The Shape of Water
Plot
From master storyteller Guillermo del Toro comes THE SHAPE OF WATER, an otherworldly fable set against the backdrop of Cold War era America circa 1962. In the hidden high-security government laboratory where she works, lonely Elisa (Sally Hawkins) is trapped in a life of isolation. Elisa's life is changed forever when she and co-worker Zelda (Octavia Spencer) discover a secret classified experiment. Rounding out the cast are Michael Shannon, Richard Jenkins, Michael Stuhlbarg, and Doug Jones.
Overall Series Review
Categorical Breakdown
The narrative is built around a solidarity movement of the intersectionally oppressed against the White, heterosexual, male antagonist. The protagonist is a disabled woman, her main allies are a Black woman and a gay man, and their shared purpose is to save the creature who symbolizes the ultimate 'Other.' The villain, Colonel Strickland, is a representation of white privilege and systemic oppression who is ultimately defeated by this alliance.
The 1962 American setting is framed as a 'cold dystopia' of 'paranoia, oppression, and cruelty,' where the US Government is the monstrous force that tortures the Amphibian Man for military use. The creature, referred to as a 'river god' captured from the Amazon, is presented as morally and spiritually superior, challenging the 'moral shallowness' of American society and its institutions.
The female protagonist, Elisa, is the autonomous hero who initiates the rescue and the sexual relationship with the creature, defying the restrictive gender roles of the 1960s. Her masturbation scene establishes her self-pleasure and independence from male validation. The primary male figure of traditional authority, Strickland, is portrayed as a 'toxic,' abusive, and dehumanizing monster, while the hero is a woman who finds fulfillment outside the confines of traditional marriage or family life.
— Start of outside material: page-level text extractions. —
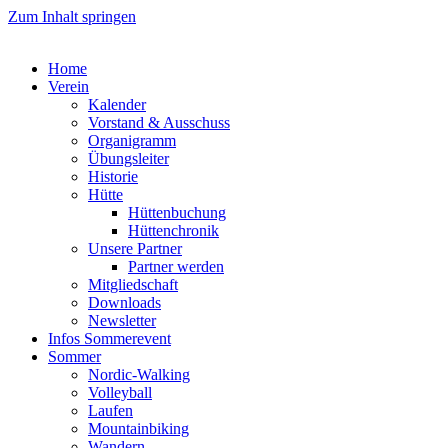
Zum Inhalt springen
Home
Verein
Kalender
Vorstand & Ausschuss
Organigramm
Übungsleiter
Historie
Hütte
Hüttenbuchung
Hüttenchronik
Unsere Partner
Partner werden
Mitgliedschaft
Downloads
Newsletter
Infos Sommerevent
Sommer
Nordic-Walking
Volleyball
Laufen
Mountainbiking
Wandern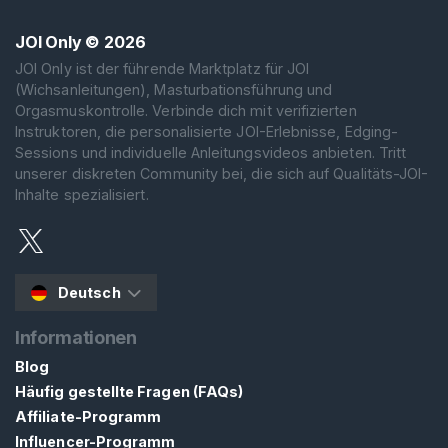
JOI Only
© 2026
JOI Only ist der führende Marktplatz für JOI
(Wichsanleitungen), Masturbationsführung und
Orgasmuskontrolle. Verbinde dich mit verifizierten
Instruktoren, die personalisierte JOI-Erlebnisse, Edging-
Sessions und individuelle Anleitungsvideos anbieten. Tritt
unserer diskreten Community bei, die sich auf Qualitäts-JOI-
Inhalte spezialisiert.
Deutsch
Informationen
Blog
Häufig gestellte Fragen (FAQs)
Affiliate-Programm
Influencer-Programm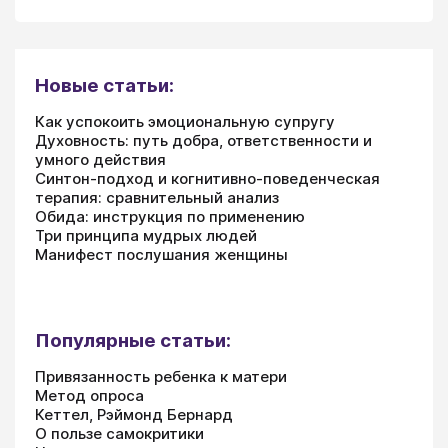
Новые статьи:
Как успокоить эмоциональную супругу
Духовность: путь добра, ответственности и
умного действия
Синтон-подход и когнитивно-поведенческая
терапия: сравнительный анализ
Обида: инструкция по применению
Три принципа мудрых людей
Манифест послушания женщины
Популярные статьи:
Привязанность ребенка к матери
Метод опроса
Кеттел, Рэймонд Бернард
О пользе самокритики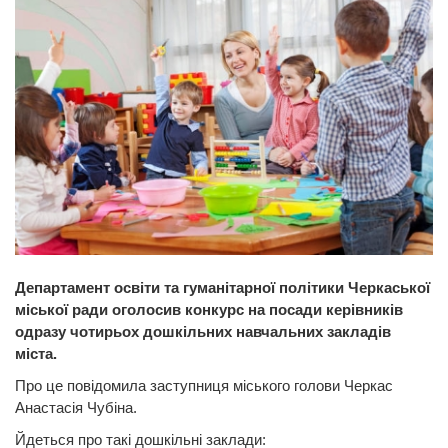
Департамент освіти та гуманітарної політики Черкаської
міської ради оголосив конкурс на посади керівників
одразу чотирьох дошкільних навчальних закладів
міста.
Про це повідомила заступниця міського голови Черкас
Анастасія Чубіна.
Йдеться про такі дошкільні заклади: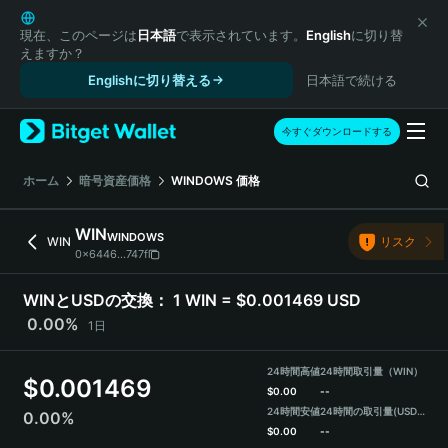
English
日本語
現在、このページは
日本語
で表示されています。
English
に切り替
えますか？
Tiếng Việt
Englishに切り替える
日本語で続ける
Русский
Español (Latinoamérica)
Türkçe
今すぐダウンロードする
Italiano
Français
ホーム
暗号資産価格
WINDOWS
価格
Deutsch
简体中文
WIN
WINDOWS
WIN
リスク
繁體中文
0x6446...747f
Português (Portugal)
Bahasa Indonesia
WINとUSDの交換：
1 WIN = $0.001469 USD
ภาษาไทย
0.00%
1日
हिन्दी
বাংলা
24時間高値
24時間取引量（WIN）
$
0.001469
Español
$
0.00
--
24時間安値
24時間の取引量
(USDT)
0.00%
Português (Brasil)
$
0.00
--
Español (Argentina)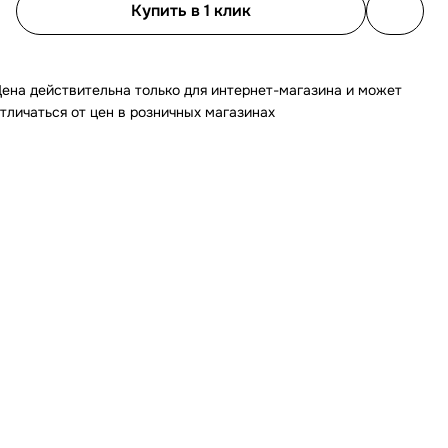
Купить в 1 клик
ена действительна только для интернет-магазина и может
тличаться от цен в розничных магазинах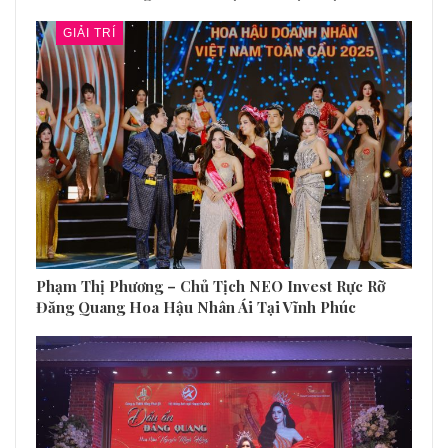
GIẢI TRÍ
Phạm Thị Phương – Chủ Tịch NEO Invest Rực Rỡ
Đăng Quang Hoa Hậu Nhân Ái Tại Vĩnh Phúc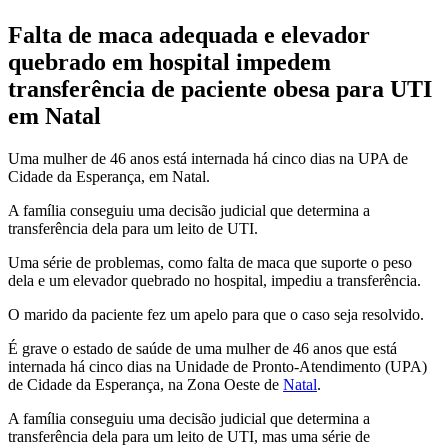
Falta de maca adequada e elevador
quebrado em hospital impedem
transferência de paciente obesa para UTI
em Natal
Uma mulher de 46 anos está internada há cinco dias na UPA de
Cidade da Esperança, em Natal.
A família conseguiu uma decisão judicial que determina a
transferência dela para um leito de UTI.
Uma série de problemas, como falta de maca que suporte o peso
dela e um elevador quebrado no hospital, impediu a transferência.
O marido da paciente fez um apelo para que o caso seja resolvido.
É grave o estado de saúde de uma mulher de 46 anos que está
internada há cinco dias na Unidade de Pronto-Atendimento (UPA)
de Cidade da Esperança, na Zona Oeste de
Natal
.
A família conseguiu uma decisão judicial que determina a
transferência dela para um leito de UTI, mas uma série de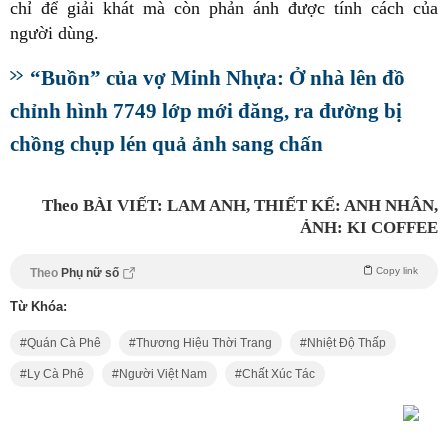
chỉ để giải khát mà còn phản ánh được tính cách của
người dùng.
“Buồn” của vợ Minh Nhựa: Ở nhà lên đồ
chỉnh hình 7749 lớp mới đăng, ra đường bị
chồng chụp lén quả ảnh sang chấn
Theo BÀI VIẾT: LAM ANH, THIẾT KẾ: ANH NHÂN,
ẢNH: KI COFFEE
Copy link
Theo
Phụ nữ số
Từ Khóa:
Quán Cà Phê
Thương Hiệu Thời Trang
Nhiệt Độ Thấp
Ly Cà Phê
Người Việt Nam
Chất Xúc Tác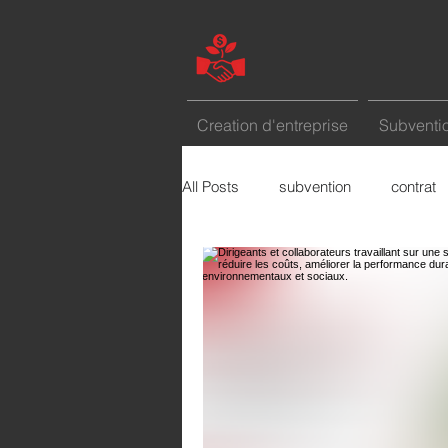
Creation d'entreprise
Subventio
All Posts
subvention
contrat
marketing
etude de marché
Le mot de la semaine
comme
A central heroic character, Giles, is a closeted gay man who risks everything for his friends, providing a positive and essential representation of alternative sexuality. The relationship between Elisa and the creature is broadly understood as an allegory for queer love that exists beyond biological and societal boundaries. The villainous society explicitly denigrates the gay character by claiming that 'gays like him aren't wanted' in a 'family place.'
The character who obsesses over external respectability, follows 'protocol' to the letter, and strives for the 'Norman Rockwell family' is the villain, Colonel Strickland, whose external morality is exposed as pharisaical hypocrisy. The film aligns 'love' and rejection of 'conventional morality' with the heroes, while painting the representative of 'family-values conservativism' as the torturer. Supernatural grace and moral purity are assigned to the non-human 'river god' creature.